Talk about either a famine or a feast. Caroline Conway’s 3,914 days of Roscommon exile ended last month and now she hopes to line out for her native county for the third time in as many weeks.
Roscommon are flying high at the summit in Division 3 of the Lidl National Football League after back-to-back victories and go to Fermanagh tomorrow bidding to make it three from three.
The Connacht IFC champions have been boosted by the return of a 35-year-old veteran.
Prior to her return, Conway’s last county start came on May, 9 2009, kicking a point that helped her side to the Division 3 crown with victory over Wicklow in Kiltoom.
Since then she’s played for Dublin, Ballyboden St Enda’s, and Ballyboden Wanderers.
She also took part in various adventure races and ended up cycling and competing in duathlons for Ireland. But then a serious back injury threatened all her sporting endeavours.
Surgery in July 2016 was the first step on the road to recovery — and to Roscommon football.
“It just makes you appreciate movement more,” she said. “The recovery was long and hard, it wasn’t an instantaneous get-up-and-go.
“I couldn’t lift anything or couldn’t even drive for three weeks. I started off walking again and at the start it was about building up to 100 metres. It was crazy stuff.”

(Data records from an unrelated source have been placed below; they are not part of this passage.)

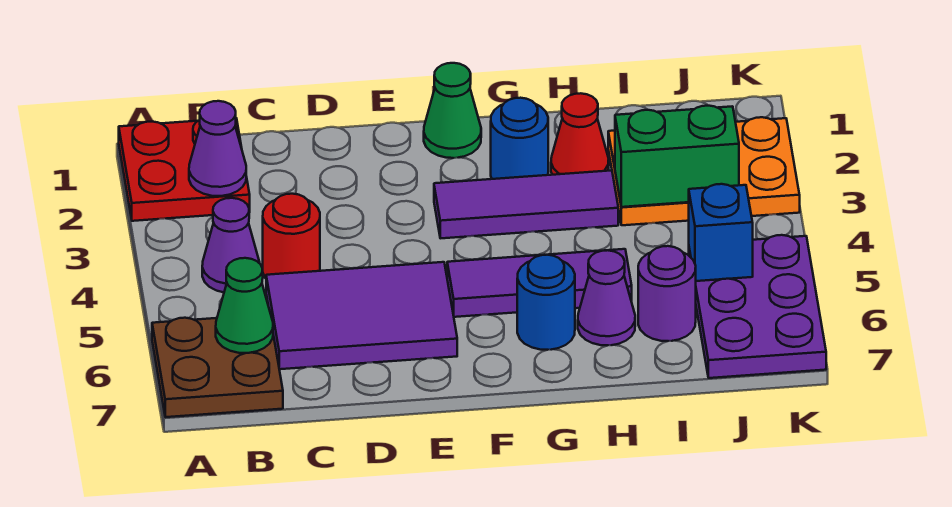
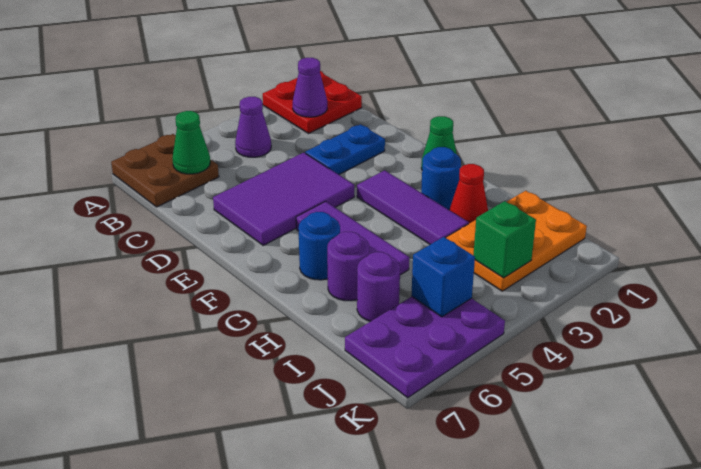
red 1x1 round brick [263,194,320,278] -> none
purple 2x3 tile [266,262,457,369] -> purple 2x3 tile turned to [213,153,354,245]
none -> blue 1x2 plate [305,124,385,175]
purple 1x1 cone [578,250,635,345] -> purple 1x1 round brick [327,232,369,301]
orange 2x3 plate [608,117,800,225] -> orange 2x3 plate turned to [446,191,587,291]
green 1x2 brick [615,106,739,207] -> green 1x1 brick [473,201,536,278]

Born and raised in Tulsk, Conway made her county debut in 2001, the same year they went all the way to triumph in an All-Ireland junior decider.
Success came thick and fast; she was part of a UCD O’Connor Cup triumph and won a provincial title with her club, St Mary’s.
In 2005, Roscommon were crowned All-Ireland IFC champions and she bookended the first part of intercounty career with a league title four years later.
Conway had moved to Dublin in 2006 and represented her new county the following year, after linking up with Ballyboden St Enda’s on her arrival.
The club were successful both in their home championship and provincially too, and while Conway went back playing with Roscommon, she eventually called time on that in 2009.
Her club career continued but she began to look for new ways to stay fit, and took up long-distance running before transitioning into elite cycling.
Conway cycled in the Irish development squad in 2011 and went on to compete in duathlons for her country too.
But a freak accident in March that year would have lasting repercussions. Conway was hit by a van and suffered severe back injuries.
“I was unable to put on socks or shoes, or get into the car and sit down at a desk job for a couple of months before the surgery,” said Conway.
“I had tried chiropractors and physiotherapy. I went to pretty exhaustive measures to try and get it back and not go the surgery route,” she added.
When I was gone in for the surgery I was told that I was going to be back running in six weeks. My eyes lit up but it didn’t pan out like that. The recovery was a little more complicated.
Conway got back on her feet eventually and the months of rehab eventually paid dividends.
Within a year of the operation, she returned to her GAA roots with Ballyboden Wanderers.
She admitted: “I was hesitant at the time, I said I would go up and play the challenge match and you never know I might enjoy it. They even bought me a pair of boots so I would play.”
The small Rathfarnham club provided an outlet for Conway to get back playing football.
And once again the success flowed and Conway was selected on the Junior Dubs Stars selection.
Roscommon manager Michael Finneran came calling and in January 2020 Conway was back in her county panel.
“When Mike asked me would I come back playing this year, you have the conflicting thoughts,” said Conway.
“In one ear you are going ‘just because I can, doesn’t mean I should’. Then on the other shoulder you are hearing people saying ‘long enough you will be standing looking out at people playing’.
"You definitely should give it a go while you still can.”